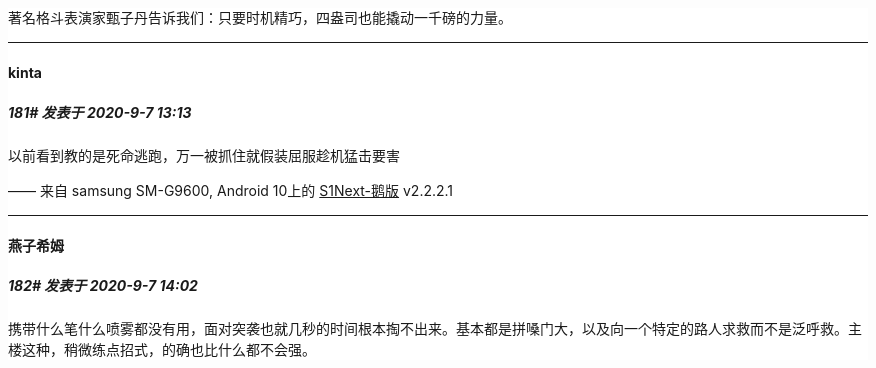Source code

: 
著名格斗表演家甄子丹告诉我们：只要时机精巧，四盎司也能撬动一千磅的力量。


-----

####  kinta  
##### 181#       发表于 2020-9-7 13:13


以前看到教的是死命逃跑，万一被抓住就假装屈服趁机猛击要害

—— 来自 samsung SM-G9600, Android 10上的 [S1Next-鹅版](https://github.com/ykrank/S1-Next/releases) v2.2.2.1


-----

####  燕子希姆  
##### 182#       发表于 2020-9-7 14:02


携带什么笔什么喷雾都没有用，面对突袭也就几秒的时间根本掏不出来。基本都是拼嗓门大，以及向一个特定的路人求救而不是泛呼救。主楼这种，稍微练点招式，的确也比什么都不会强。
* * *
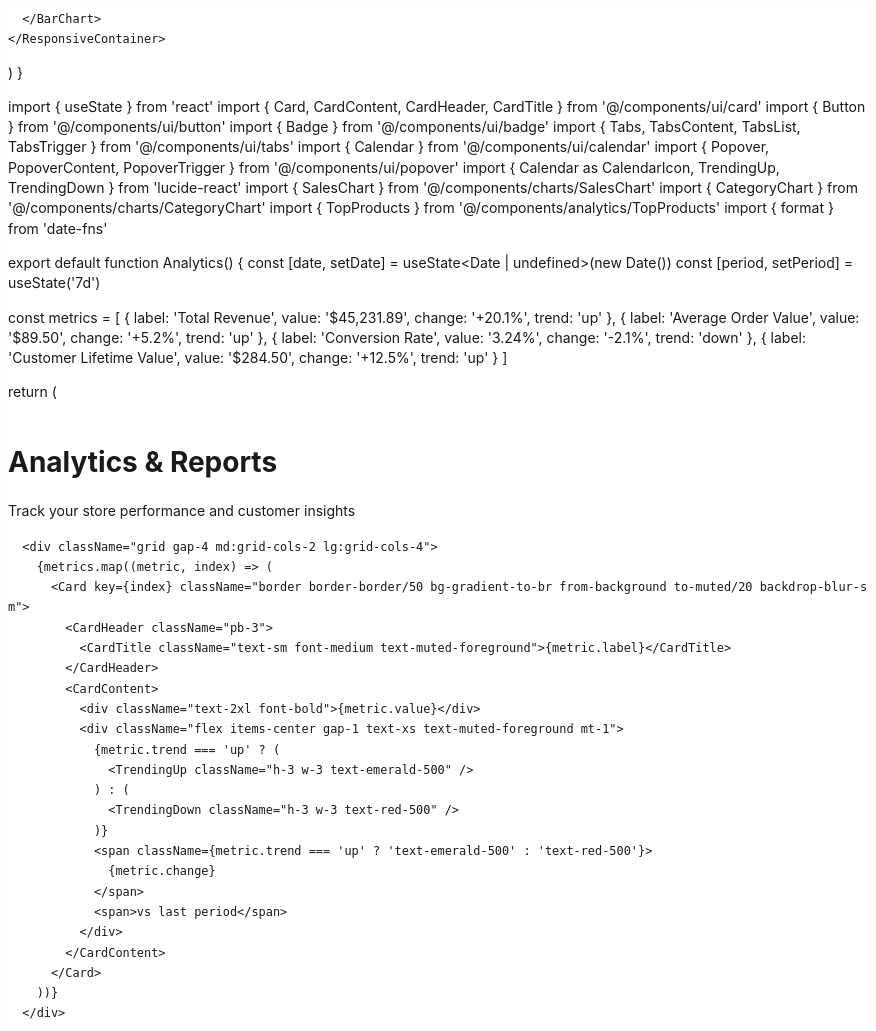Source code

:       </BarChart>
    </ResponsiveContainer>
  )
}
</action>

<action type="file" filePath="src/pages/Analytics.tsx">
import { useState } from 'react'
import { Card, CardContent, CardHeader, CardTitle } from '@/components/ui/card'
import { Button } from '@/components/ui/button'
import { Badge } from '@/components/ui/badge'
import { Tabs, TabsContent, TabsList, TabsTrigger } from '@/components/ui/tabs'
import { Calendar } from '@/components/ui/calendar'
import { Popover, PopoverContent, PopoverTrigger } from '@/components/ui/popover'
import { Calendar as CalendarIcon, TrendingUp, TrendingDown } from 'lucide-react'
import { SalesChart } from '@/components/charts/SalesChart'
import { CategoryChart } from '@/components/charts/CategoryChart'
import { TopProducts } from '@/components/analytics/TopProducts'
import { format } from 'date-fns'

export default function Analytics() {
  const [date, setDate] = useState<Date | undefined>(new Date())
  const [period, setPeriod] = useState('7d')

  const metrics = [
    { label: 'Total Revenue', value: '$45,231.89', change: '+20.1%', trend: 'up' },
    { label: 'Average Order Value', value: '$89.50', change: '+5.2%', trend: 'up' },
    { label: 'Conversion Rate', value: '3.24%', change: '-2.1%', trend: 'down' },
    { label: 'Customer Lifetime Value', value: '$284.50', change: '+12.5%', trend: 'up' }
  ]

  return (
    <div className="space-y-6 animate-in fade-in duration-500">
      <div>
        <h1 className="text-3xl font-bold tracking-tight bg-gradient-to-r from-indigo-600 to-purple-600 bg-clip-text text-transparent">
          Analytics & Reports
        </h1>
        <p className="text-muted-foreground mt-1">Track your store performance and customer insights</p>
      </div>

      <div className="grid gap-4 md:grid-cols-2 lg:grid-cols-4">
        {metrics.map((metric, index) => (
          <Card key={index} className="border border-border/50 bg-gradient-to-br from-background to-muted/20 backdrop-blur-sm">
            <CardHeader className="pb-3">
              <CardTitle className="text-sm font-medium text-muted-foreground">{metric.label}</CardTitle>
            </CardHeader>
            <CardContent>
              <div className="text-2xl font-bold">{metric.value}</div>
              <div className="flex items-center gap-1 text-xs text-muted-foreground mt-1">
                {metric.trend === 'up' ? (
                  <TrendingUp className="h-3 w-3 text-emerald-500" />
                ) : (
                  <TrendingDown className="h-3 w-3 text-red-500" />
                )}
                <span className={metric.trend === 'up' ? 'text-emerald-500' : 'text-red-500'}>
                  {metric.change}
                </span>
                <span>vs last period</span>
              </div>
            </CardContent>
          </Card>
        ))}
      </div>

» Exercise objective:
Where in the entries above does the word "index" appear? Copy each line that has it.

» Solution for this exercise:
        {metrics.map((metric, index) => (
          <Card key={index} className="border border-border/50 bg-gradient-to-br from-background to-muted/20 backdrop-blur-sm">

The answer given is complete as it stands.